Of course, you are absolutely right about this issue- it is one I’ve meant to write about here before because it does come up. Your key phrase, though, is “ingenius solutions.” One of the delights of doing these pieces over and over again is that one gets to hear, and possibly discuss, different timpanists solutions to these problems, from come scritto to practically doubling the melody. Your other point, though, is that these issues are a result of the fact that the drums themselves were a limiting factor in that time, and that composers had to make tough choices about how best to deploy the pitchest available to them. Schumann was anything but careless- he did the best with what was available to him that he could, as did Beethoven.
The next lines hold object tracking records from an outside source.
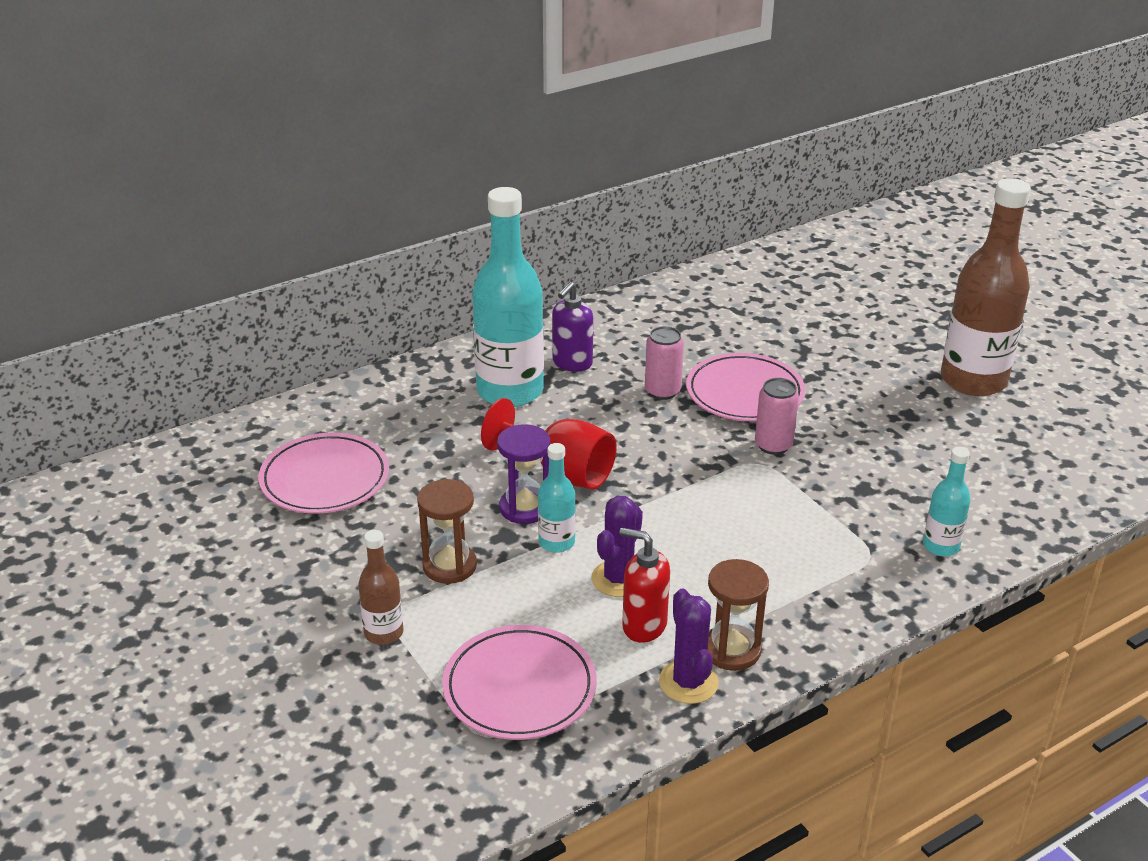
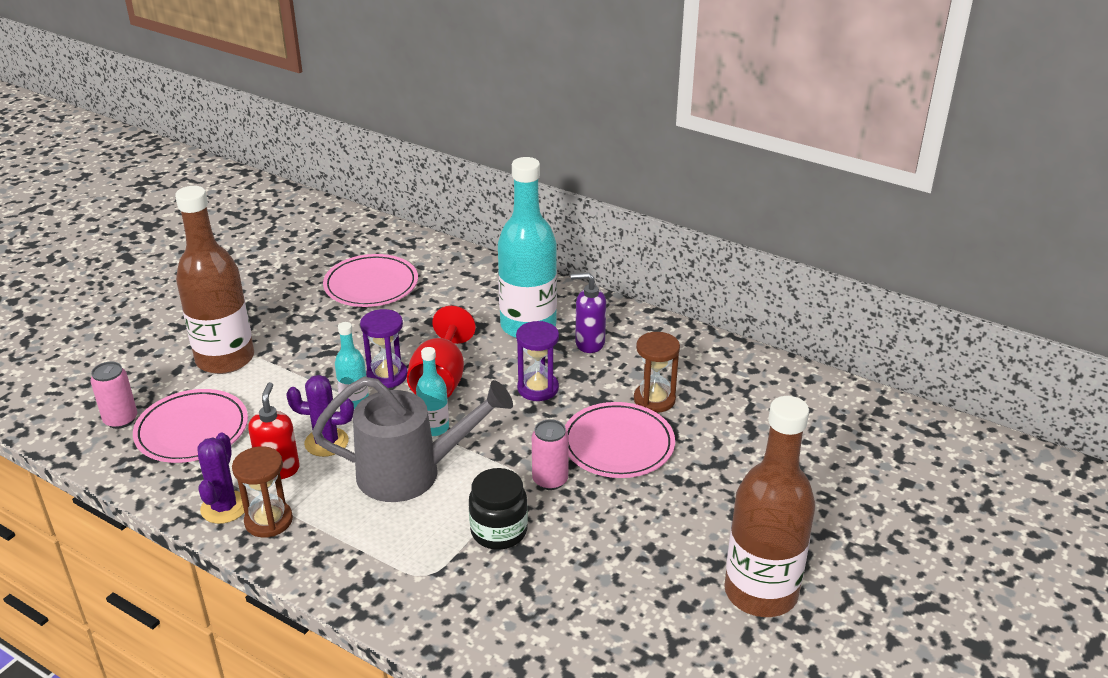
camera: 65 degrees right, 0 degrees up
brown bottle [358,530,404,645] -> brown bottle [175,186,254,374], size x2.12
brown hourglass [417,479,477,584] -> brown hourglass moved to [634,332,680,413]
pink can [645,326,684,400] -> pink can moved to [90,362,137,429]
purple cactus [659,588,719,704] -> purple cactus turned 45 degrees counterclockwise [198,433,245,524]
turquoise bottle [923,447,971,556] -> turquoise bottle moved to [416,347,449,436]
none -> grey watering can [312,377,513,502]
none -> black jar [469,468,528,549]
none -> purple hourglass [516,321,559,401]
I’m reminded of one of my favorite issues- in Leonore 3, bar 27, we have the first fff in the piece (one of only a tiny handful in all of Beethoven’s music). The bass pitch is A-flat, which has programatic significance the overture because it is going to return in the soprano at the other fff in the piece in the coda. The timps, however, are on c, which works just fine in an A-flat chord. However, when a conductor eggs on the timpanist to the point that the A-flat is completely obliterated, a huge layer of meaning is also obliterated. This seems to happen especially with period bands, who like to show off those wicked old drums. I had an old Harnoncourt recording which was AWFUL at that spot (and I’m a big Harnoncourt guy).
Amazingly, the problem is worse in Leonore 2, because the parallell ff outburst ends with the bass instruments resolving up to A natural instead of staying on A flat. Perfomed in the Harnoncourt manner, the harmony change is lost completely- one just hears the c.
The point is that the c is a “good” note in that context and doesn’t need to be changed. It’s not the composer who is careless, but possibly the conductor…..
K
BTW- I told the timpanist in question to use his ears and I’d tell him if any changes rankled. He took the score and had a look with the part and did leave a few changes in, but mostly played the ink.